O PL 7735, do Executivo, estabelece novas regras para pesquisa com patrimônio genético da biodiversidade brasileira, com o objetivo de desburocratizar o desenvolvimento de novos produtos e alterar a forma de pagamento de royalties. O texto tranca a pauta do Plenário desde 11 de agosto de 2014, o que impede a análise de outros projetos de lei.
Entre os pontos polêmicos está a possibilidade de anistia às multas dadas a empresas que infringiram regras para pesquisa antes de 2000. Pesquisadores que, por exemplo, não pagaram royalties antes do início da exploração, como previa o regramento.
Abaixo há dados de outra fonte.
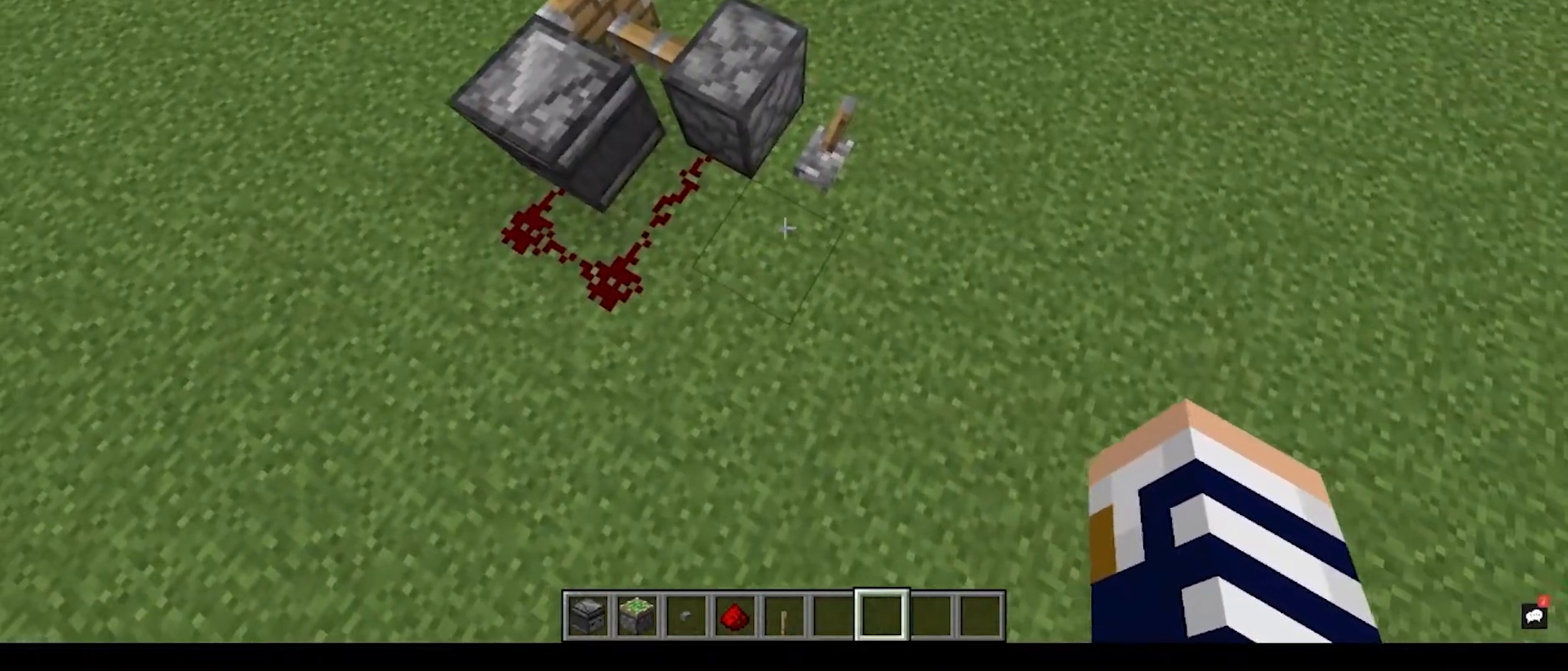
{"keys": [], "mouse": [], "events": [[233, "a", "up"]]}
Outra polêmica está ligada à fiscalização da pesquisa realizada pelo agronegócio para a produção de sementes e desenvolvimento de novas raças. A Frente Parlamentar da Agropecuária quer que o Ministério da Agricultura fiscalize o setor, enquanto outros defendem que o controle seja feito pelo Instituto Brasileiro do Meio Ambiente e dos Recursos Naturais Renováveis (Ibama).
Medida Provisória
O relatório final da comissão mista que analisou a MP 658 foi aprovado em dezembro, por unanimidade. Segundo o texto, o marco das OSC entrará em vigor em novembro de 2015 no âmbito federal, estadual e municipal. No entanto, para os municípios de menor porte - até 20.000 habitantes – a lei passará a valer a partir de janeiro de 2016.
Dentre as principais mudanças propostas na MP, constam a obrigação de dar publicidade aos termos da parceria como forma de facilitar o controle social; de consultar os conselhos setoriais de políticas públicas sobre os termos de colaboração e de fomento nas relações público-privadas; e a prestação de contas parcial restrita ao períodos superiores a um ano, e não parcela à parcela, como prevê a lei.
Um dos pontos mais polêmicos da lei, a obrigatoriedade das OSC de indicar um dirigente que se responsabilize solidariamente pela execução das atividades da parceria foi excluída pelo relatório.